The judiciary along with other institutions unfortunately has not had a pristine past. Of late debate is rife about several judicial judgements and observations verging upon curtailment or interference in the powers of elected houses. The midnight opening of courts authenticating a VONC is still in controversy in certain quarters, although it was a step to affirm democracy. Comments, en passant, about the dysfunctionality of elected houses where one party has resigned from an assembly are cited. Obiter dicta averring that in history only one PM was honest are around while, it is stated, remarks upon the many men on horseback illegally imposing martial laws are rare. Grave questions have arisen over ostensibly highly objectionable audios involving the judicature. Insistence upon elections to provincial assemblies when ECP claims non-provision of financial, personnel and security wherewithal also has created a sense that sides are being taken while attempts through resignations to force an earlier election than mandated are ignored.

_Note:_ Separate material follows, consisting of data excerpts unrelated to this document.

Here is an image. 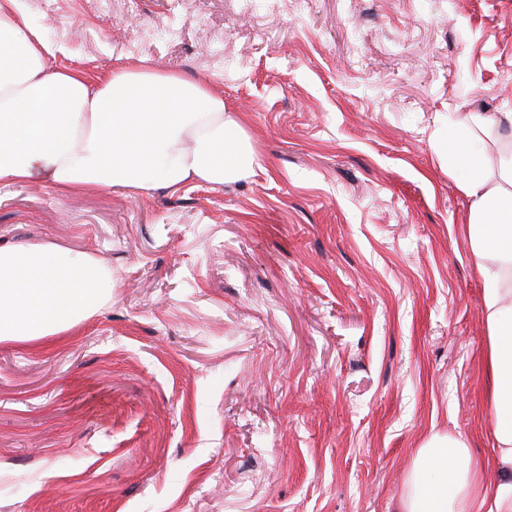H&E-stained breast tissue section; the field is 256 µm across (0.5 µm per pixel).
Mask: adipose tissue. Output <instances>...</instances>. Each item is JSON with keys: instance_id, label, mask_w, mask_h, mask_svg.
Masks as SVG:
<instances>
[{"instance_id": "1", "label": "adipose tissue", "mask_w": 512, "mask_h": 512, "mask_svg": "<svg viewBox=\"0 0 512 512\" xmlns=\"http://www.w3.org/2000/svg\"><path fill=\"white\" fill-rule=\"evenodd\" d=\"M59 48L0 7V185L35 179L60 191L120 188L133 196L196 181L221 186L255 162L250 139L208 83L119 65L90 81L50 64ZM466 238L484 278L486 365L497 453L491 494L466 441L431 435L416 451L400 512H512V153L497 181L474 167ZM110 276L91 257L51 245L0 244V341L57 336L93 313Z\"/></svg>"}]
</instances>
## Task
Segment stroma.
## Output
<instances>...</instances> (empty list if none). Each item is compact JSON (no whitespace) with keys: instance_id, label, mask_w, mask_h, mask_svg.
<instances>
[{"instance_id":"stroma-1","label":"stroma","mask_w":512,"mask_h":512,"mask_svg":"<svg viewBox=\"0 0 512 512\" xmlns=\"http://www.w3.org/2000/svg\"><path fill=\"white\" fill-rule=\"evenodd\" d=\"M15 5L59 66L208 80L256 163L140 198L0 186V243L113 285L68 331L0 342V512H399L432 434L494 457L448 154L478 144L498 175L512 0Z\"/></svg>"}]
</instances>
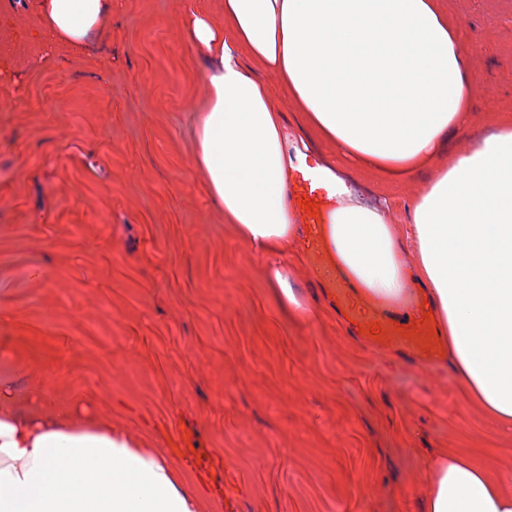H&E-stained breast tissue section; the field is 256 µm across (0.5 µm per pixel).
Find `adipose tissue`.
Masks as SVG:
<instances>
[{"mask_svg": "<svg viewBox=\"0 0 512 512\" xmlns=\"http://www.w3.org/2000/svg\"><path fill=\"white\" fill-rule=\"evenodd\" d=\"M111 0H41L27 40L85 43ZM205 81L194 163L225 223L268 257L264 275L289 313L315 318L275 257L294 252L284 111L308 136L396 185L438 153L470 109L467 51L449 0H224V22L190 13ZM335 203L325 227L352 287L379 302L423 292L448 366L492 426H512V116L436 172L395 224L388 204ZM424 512H512V492L465 455L427 472ZM163 454L62 409L24 415L0 384V512H199Z\"/></svg>", "mask_w": 512, "mask_h": 512, "instance_id": "obj_1", "label": "adipose tissue"}]
</instances>
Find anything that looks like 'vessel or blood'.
<instances>
[{
    "label": "vessel or blood",
    "mask_w": 512,
    "mask_h": 512,
    "mask_svg": "<svg viewBox=\"0 0 512 512\" xmlns=\"http://www.w3.org/2000/svg\"><path fill=\"white\" fill-rule=\"evenodd\" d=\"M328 206L319 203L316 214L299 210L298 219L305 224L309 237V260L331 291L337 305L346 315L358 324L379 321L384 325L383 334L378 339L380 347H396L412 359L427 362L434 360L439 347L432 325L423 319L404 324L392 308L373 304L355 296L353 288L332 261L324 240V226L327 222Z\"/></svg>",
    "instance_id": "b4317fda"
}]
</instances>
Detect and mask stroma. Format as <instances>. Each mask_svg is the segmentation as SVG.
I'll return each instance as SVG.
<instances>
[{"label":"stroma","mask_w":512,"mask_h":512,"mask_svg":"<svg viewBox=\"0 0 512 512\" xmlns=\"http://www.w3.org/2000/svg\"><path fill=\"white\" fill-rule=\"evenodd\" d=\"M477 76L443 153L393 190L394 219L449 157L512 113V0H455ZM112 0L79 49L8 42L0 72V375L26 413L75 409L162 451L202 512H422L428 464L466 453L512 491V429L485 425L444 361L293 318L192 163L211 64L188 13ZM53 375L44 388L45 375Z\"/></svg>","instance_id":"35a3bbf8"}]
</instances>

The Supreme Court in a 5-2 advisory ruling in a Presidential reference averred that defecting members of an assembly who cast votes against their party leader in the House, besides being disqualified, shall also have their votes not counted.
The Constitution lays down that such votes shall be counted as that alone will be proof that a member has defected.
After such a defector has cast his vote in support of a VONC, his case will be referred to the Election Commission which shall hear and decide upon the issue of disqualification of such a defecting member and forward the same to the SC.
Two of the five member Supreme Court bench hearing the Presidential reference had observed that the majority decision amounted to the Supreme Court, in excess of its powers, rewriting the Constitution, which is the sole prerogative of a Parliament.
The said judgment did not have any immediate consequences for the April 2022 national assembly VONC since the vote was passed without needing the support of the defecting ruling party members. But it did have ramifications in the case of the subsequent VONC in the Punjab assembly. Certain legal quarters looking for possible motives behind the instant judgment doubt that the court possibly gave this interpretation, after waiting a while, to make the VONC in the Punjab assembly infructuous, thus allowing one party to continue in power by discarding the votes of its defecting assembly members besides ordering re-election on the seats of the nineteen disqualified members.
Besides the paramount need to maintain complete impartiality, which should not only be done but also seen to be done through its judgements, to retain its position on the high pedestal of fair justice and wield unalloyed credibility, it is prerequisite for evolution of robust democracy, which has been buffeted around throughout our tainted history by many a quarter, that the judiciary must take all those steps which solidifies rather than attenuates the sovereign status of the parliamentary democracy, for long decried and diminished by certain camps. For consolidation of democratic institutions as a bulwark against bonapartism or other threats to freedoms or regional disaffections, it is essential that the ultimate sovereignty of the people is not only subscribed to in theory but actually implemented.
For the purpose of embedding and consolidating democracy in an evolving polity, it is worthwhile to quote, from the above cited Indian case. Justice Gajendragad, the author, wrote that restraint by the judiciary is the most unobjectionable course of action connected to matters relating to elected houses as well as issues political.
“These two august bodies (the Judicature and an Elected Assembly) as well as the Executive…must function not in antinomy, not in a spirit of hostility but rationally, harmoniously and in a spirit of understanding within their respective spheres, for such harmonious working of the Constitution of a democratic state alone will help the peaceful and growth and stabilization of the democratic way life in the country.”
Published in The Express Tribune, February 28th, 2023.